I have been getting alot of MSExchangeTransport errors lately.

Type: Warning
Event ID: 2006
Category: SmtpSend
Description: Send connector Outbound: the connection to 69.30.14.180.25 was disconnected by the remote server.

Any ideas?


----------



## peonowns (Apr 16, 2012)

This Warning event indicates that the specified Send connector was disconnected from the specified remote server. The disconnection was initiated by the remote server.
The disconnected session could be caused by a remote server problem or because an inbound connection limit has been reached on the remote server.
If the remote server has the Microsoft Exchange Server 2010 Hub Transport server role or Edge Transport server role installed, the disconnection could be caused when any of the following inbound connection limits are reached on the remote Receive connector:
ConnectionTimeOut 
ConnectionInactivityTimeOut 
MaxInboundConnection 
MaxInboundConnectionPercentagePerSource 
MaxInboundConnectionPerSource 
MaxProtocolErrors 
For more information, see Set-ReceiveConnector.
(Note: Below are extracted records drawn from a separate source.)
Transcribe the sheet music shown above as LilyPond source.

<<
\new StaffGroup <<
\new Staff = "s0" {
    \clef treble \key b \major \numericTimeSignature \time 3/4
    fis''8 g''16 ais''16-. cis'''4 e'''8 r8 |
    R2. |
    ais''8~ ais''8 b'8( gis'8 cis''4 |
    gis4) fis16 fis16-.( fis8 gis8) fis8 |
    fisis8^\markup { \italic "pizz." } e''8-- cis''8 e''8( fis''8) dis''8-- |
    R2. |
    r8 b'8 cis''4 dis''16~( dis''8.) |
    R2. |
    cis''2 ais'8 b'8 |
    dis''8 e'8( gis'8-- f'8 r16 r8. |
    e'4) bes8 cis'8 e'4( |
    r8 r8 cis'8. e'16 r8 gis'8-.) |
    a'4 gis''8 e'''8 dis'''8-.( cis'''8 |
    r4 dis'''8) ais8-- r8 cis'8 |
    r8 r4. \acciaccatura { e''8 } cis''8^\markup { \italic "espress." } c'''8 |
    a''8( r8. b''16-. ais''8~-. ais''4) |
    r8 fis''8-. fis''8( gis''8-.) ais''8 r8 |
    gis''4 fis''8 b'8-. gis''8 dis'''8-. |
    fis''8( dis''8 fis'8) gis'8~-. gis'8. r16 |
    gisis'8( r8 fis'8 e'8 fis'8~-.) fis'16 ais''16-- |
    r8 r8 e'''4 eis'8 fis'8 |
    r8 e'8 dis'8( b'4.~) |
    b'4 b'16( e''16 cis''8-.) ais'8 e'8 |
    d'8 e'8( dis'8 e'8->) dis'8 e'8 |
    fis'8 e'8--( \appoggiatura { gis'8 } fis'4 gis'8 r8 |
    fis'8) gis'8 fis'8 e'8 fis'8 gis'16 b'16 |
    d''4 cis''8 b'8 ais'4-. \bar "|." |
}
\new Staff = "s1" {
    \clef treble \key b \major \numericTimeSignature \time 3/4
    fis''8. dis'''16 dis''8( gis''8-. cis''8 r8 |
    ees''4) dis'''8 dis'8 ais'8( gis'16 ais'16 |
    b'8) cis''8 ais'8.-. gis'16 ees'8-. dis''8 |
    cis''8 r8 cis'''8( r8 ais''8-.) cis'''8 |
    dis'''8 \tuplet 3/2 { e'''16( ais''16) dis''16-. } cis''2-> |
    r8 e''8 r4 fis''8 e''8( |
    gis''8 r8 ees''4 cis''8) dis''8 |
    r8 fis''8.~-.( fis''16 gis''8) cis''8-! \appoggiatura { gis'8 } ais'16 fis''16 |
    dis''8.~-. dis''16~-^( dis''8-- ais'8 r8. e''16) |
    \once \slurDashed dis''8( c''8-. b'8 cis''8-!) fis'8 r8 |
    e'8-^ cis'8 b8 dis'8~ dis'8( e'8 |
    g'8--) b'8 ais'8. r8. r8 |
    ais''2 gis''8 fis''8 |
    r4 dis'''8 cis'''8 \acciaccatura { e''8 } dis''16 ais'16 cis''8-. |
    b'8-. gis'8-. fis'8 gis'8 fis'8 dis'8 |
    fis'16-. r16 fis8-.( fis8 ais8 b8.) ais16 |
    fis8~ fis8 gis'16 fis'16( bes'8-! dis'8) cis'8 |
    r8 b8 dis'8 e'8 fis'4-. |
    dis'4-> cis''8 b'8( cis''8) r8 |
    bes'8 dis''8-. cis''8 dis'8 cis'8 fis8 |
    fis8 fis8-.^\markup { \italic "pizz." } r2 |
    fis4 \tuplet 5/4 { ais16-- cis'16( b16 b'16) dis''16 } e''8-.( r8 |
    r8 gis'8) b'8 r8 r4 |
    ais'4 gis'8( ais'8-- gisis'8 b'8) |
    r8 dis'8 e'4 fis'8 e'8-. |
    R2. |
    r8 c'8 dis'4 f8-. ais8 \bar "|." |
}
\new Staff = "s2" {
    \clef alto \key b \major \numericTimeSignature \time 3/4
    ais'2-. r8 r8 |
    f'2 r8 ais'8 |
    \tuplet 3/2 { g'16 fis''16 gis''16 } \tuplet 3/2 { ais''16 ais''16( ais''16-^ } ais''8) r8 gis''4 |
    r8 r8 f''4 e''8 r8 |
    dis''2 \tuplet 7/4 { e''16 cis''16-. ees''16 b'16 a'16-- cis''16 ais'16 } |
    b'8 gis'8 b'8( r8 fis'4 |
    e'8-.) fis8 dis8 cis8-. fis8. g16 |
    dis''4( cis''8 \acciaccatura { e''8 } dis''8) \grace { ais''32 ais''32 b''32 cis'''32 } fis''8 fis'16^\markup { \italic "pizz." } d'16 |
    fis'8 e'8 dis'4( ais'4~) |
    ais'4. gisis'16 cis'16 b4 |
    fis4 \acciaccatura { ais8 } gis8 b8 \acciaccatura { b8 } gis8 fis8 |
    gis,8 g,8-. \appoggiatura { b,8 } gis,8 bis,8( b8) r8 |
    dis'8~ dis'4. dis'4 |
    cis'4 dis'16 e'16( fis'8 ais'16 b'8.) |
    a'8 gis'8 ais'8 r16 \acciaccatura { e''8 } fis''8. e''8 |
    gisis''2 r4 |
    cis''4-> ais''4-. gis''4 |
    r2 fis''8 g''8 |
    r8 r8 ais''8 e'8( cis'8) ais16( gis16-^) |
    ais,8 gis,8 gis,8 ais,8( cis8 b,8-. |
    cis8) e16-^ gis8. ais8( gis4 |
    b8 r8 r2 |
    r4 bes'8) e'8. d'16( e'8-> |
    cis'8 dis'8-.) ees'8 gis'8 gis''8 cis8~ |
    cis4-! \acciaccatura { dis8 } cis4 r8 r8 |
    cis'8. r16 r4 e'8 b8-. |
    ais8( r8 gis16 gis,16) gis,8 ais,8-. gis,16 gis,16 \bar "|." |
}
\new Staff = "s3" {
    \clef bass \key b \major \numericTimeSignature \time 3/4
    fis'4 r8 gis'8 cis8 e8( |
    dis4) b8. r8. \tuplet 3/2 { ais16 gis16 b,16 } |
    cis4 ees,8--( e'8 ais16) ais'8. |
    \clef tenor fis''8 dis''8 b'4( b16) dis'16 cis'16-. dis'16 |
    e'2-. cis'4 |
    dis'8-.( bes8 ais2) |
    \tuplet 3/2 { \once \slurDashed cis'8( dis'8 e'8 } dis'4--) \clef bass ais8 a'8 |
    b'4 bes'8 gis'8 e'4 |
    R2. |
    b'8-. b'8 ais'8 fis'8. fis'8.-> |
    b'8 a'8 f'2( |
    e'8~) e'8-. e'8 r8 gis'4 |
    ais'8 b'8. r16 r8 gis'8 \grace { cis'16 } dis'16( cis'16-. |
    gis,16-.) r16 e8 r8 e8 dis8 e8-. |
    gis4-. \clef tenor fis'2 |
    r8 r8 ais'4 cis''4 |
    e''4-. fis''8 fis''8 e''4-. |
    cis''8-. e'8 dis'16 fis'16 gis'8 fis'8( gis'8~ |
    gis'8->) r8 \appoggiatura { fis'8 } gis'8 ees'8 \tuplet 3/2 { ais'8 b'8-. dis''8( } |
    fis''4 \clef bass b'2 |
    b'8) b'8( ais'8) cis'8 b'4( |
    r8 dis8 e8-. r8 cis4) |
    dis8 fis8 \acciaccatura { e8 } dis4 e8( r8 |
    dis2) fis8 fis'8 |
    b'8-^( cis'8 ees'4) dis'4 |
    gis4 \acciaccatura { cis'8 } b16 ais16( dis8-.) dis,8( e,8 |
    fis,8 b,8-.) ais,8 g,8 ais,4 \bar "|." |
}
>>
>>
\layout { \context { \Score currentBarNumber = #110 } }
To resolve this warning, do one or more of the following:
Use the Ping or PathPing command-line tools to test basic connectivity. Use Ping to isolate network hardware problems and incompatible configurations. Use PathPing to detect packet loss over multiple-hop trips. For more information, see Microsoft Knowledge Base article 325487, Advanced network adapter troubleshooting for Windows workstations.
Also adjust the inbound connection limits on the remote server


----------